Botched cosmetic procedure sparks global hunt

Botched cosmetic procedure sparks global hunt

Originally published in the Herald Sun

An international search is on for a cosmetic surgeon after a Melbourne woman claimed she was left in constant pain and unable to close her eyes following an eyelift gone wrong.

Mikhail Soutorine is ­accused of cutting “slabs of skin” off Stefanie Cuffe’s eyelids without the relevant qualifications or training to do so.

Ms Cuffe said what was supposed to be a minor surgery to help her feel “more youthful” on her 50th birthday in 2017 changed her life.

“I’m not the same woman I was before,” she said. “When I go out, people stare. Every day I look forward to going to bed so it can all be over.”

Lawyers acting for Ms Cuffe have hired private investigators to find Dr Soutorine after he moved overseas. The Russian-born doctor was hauled before the medical watchdog in 2019 after two WA women suffered complications following botched tummy tucks.

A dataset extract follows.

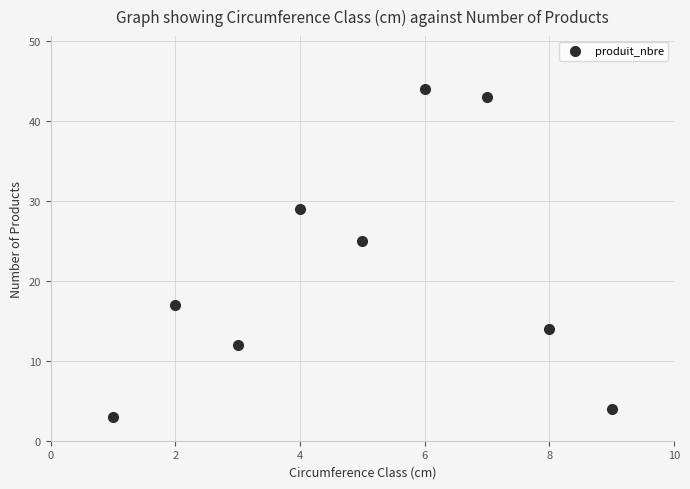

What Y value in the scatter plot is closest to 23?

25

The Australian Health Practitioner Regulation Agency suspended his licence amid an investigation. In February last year, Dr Soutorine abandoned a bid to continue practising and left the country.

Ms Cuffe launched legal proceedings this month over her 2017 surgery. The beautician claims she first attended his Moorabbin clinic in October that year and was promised she would get “great results”.

“He said he had 30 years of experience and I knew he had been doing tummy tucks so I thought, ‘How hard can a little eyelift be?’” Ms Cuffe said.

After the surgery Ms Cuffe told him she was unhappy with the results. She claims he offered to “redo” the procedure. This was when things went ­really wrong, she claimed.

“He didn’t take measurements or anything, he just grabbed the scalpel and took off slabs of skin,” she claimed.

She immediately realised something had gone very wrong but said she was assured that “everything would be all right”. Ms Cuffe claims she tried to speak to Dr Soutorine for weeks but he stopped returning her calls and eventually changed his number.

“I trusted him, he did the wrong thing,” she said.

Special counsel Paula Shelton from Adviceline Injury Lawyers said: “We will find him and track him down, but it shouldn’t be this hard.”